Pascal Berthoud

ARTISSIMA | Turin, Italie  |   6-8 novembre 2015

Artistes:

 

Pascal Berthoud, Janet Biggs, mounir fatmi,  Angus Fairhurst, Shaun Gladwell, Ali Kazma, Elena Kovylina, Joanna Malinowska,Andrea Mastrovito, Robert Montgomery, Danni Orci, Emmanuel Régent, Julien Serve

 

 

 

 

 

Présentation de sculptures de la série Iceberg et d'un dessin de la série Comme une formation nuageuse sur le stand de la galerie Analix Forever.

BODY MEMORY

 

Memory, a crucial aspect of our lives, is generally viewed as a mental phenomenon, a faculty of the mind whose function is to record, conserve and recall information. Without memory, it seems impossible to learn. Without memory, surely, civilizations could not exist or evolve. But what if memory also resided in the body? And if the body’s memories were even more essential than the mind’s? Still, can body memories exist without the brain? Then again, who has thought to ask how “mental” memories could exist without the body? BODY MEMORY does not set out to answer these questions. The role of art is not to provide answers, but to go deeper into the questions and, sometimes, to show them in a different light.
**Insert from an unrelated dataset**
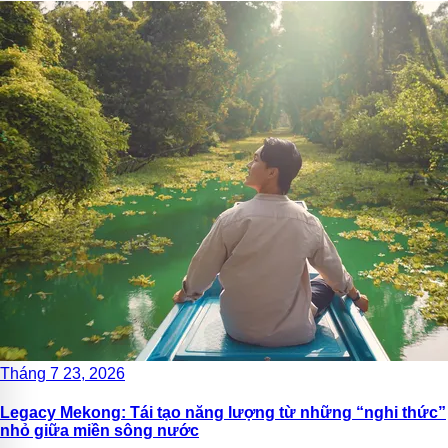
Tháng 7 23, 2026
Legacy Mekong: Tái tạo năng lượng từ những “nghi thức”
nhỏ giữa miền sông nước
For Artissima, we bring together a group of artists working independently, explicitly or on an allusive way, on body memory. One iconic work for the exhibition is Ali Kazma’s video Painter. Kazma films a painter who became tetraplegic as a child, and who started painting using as brushes the wheels of his wheelchair. This painter, Jacques Coulais, also called “Pictor Maximus”, who has not been able to move since age six, paints the movement: physical movement as well as spiritual elevation, in the same gesture, moving over the canvas with his wheelchair. Other iconic works are by American video artist Janet Biggs, who has been exploring Alzheimer’s and other diseases affecting memory. Bodily memories sometimes may compensate, in the diseased individuals, for the loss of mental accuracy. Biggs defines body memory as a memory that comes into play when the usual references are lost. As she herself puts it, “When the familiar is stripped away and the known becomes unknown, there are moments of acute presence where frailty and manifest strength co-exist. These moments are body memory.”
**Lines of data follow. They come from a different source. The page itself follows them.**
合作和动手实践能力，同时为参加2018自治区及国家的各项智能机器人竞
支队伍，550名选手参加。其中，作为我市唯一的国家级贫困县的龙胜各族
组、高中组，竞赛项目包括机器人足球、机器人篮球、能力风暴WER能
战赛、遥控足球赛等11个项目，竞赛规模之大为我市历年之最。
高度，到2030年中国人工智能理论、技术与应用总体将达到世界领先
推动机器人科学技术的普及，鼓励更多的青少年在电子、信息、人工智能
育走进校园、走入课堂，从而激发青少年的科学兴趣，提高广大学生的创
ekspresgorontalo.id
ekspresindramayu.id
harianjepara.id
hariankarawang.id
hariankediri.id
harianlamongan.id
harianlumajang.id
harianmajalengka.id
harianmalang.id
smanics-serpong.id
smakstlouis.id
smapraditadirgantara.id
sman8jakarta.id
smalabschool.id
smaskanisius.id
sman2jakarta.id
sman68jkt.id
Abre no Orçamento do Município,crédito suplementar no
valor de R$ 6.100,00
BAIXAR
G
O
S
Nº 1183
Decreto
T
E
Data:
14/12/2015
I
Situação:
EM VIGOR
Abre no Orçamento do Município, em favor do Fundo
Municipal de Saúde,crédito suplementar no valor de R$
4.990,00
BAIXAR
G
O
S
The Australian video artist Shaun Gladwell, who is well known by Artissima for his stunning 2014 performance, explores with Tripitaka his own memories and tells us, with video and drawings, about a remote love story that becomes reminiscent, for the viewer, of her or his own.

More allusive works presented are the sculptures Circle of Life by Polish artist Joanna Malinowska (Venice Biennial Polish Pavilion 2015), that depicts our irreducible mortal, bodily, cyclic human condition; My Birthday, by Andrea Mastrovito, a four panel light box depicting the artist shooting in the sky to reproduce the constellations that where to be seen on his birth date; Embedded souls of Russia by Elena Kovylina, a video that represents the bodies of young Russians constraint, both physically and symbolically, by their country’s current policies; the already historic initial light work by Robert Montgomery entitled Sculpture for days when someone takes an eraser and erases the sky from behind the

buildings (2007), referring to renaissance paintings by Masaccio; and more: Blind, a story of invisible urban bodies

by Danni Orci; new bodily sculptures and drawings by Pascal Berthoud; Aux bords du dehors by Emmanuel Régent, that allusively refers to bodies migrating over the sea; and Man abandonned by space (1993) by Angus Fairhurst (1966-2008).

Memory plays and is played in sleep, too. It plays games with us. It collects forgotten images from our stock of images, recomposes them, mixes them with others, utterly disregarding the sequence of their recording. It animates them and brings them its own movements, colours and sounds. Dreams are videos produced by our memory: recording, composition, storage, reuse, reframing, montage, play, stop, rewind. All these processes are at work in Sleep Al Naim (The Sleeper, 2005- 2011), by mounir fatmi (Morocco). For this film fatmi took his inspiration from Sleep, in which Andy Warhol filmed the poet John Giorno sleeping for hours on end. He too filmed a poet, sleeping peacefully, his torso rising and falling to the rhythm of his breathing. Who is this poet? Salman Rushdie, a contemporary icon of freedom of expression. Did fatmi really film Rushdie? Not exactly. Having tried in vain to get in touch with the poète maudit so that he could film him in his sleep, fatmi decided to use digital technology and create the image of the sleeping writer. But what about his breathing? In fact, it is the breath of fatmi himself, who has thus “animated” Rushdie in two different ways: by creating his image, and with his own breath. “Animation” by memory is also the approach of the French artist Julien Serve, who presents photographs of him drawing his grandparents with as many traits as the number of days they lived. These photographs give an incredible sense of transmission, from the grandfather, who is re-animated by the drawing of the artist, to the artist, whose hand becomes the face of the grandfather. Julien Serve’s sumptuous and delicate golden “decollations” will also be shown

: BODY MEMORY in that case recalls Salomé on the scene.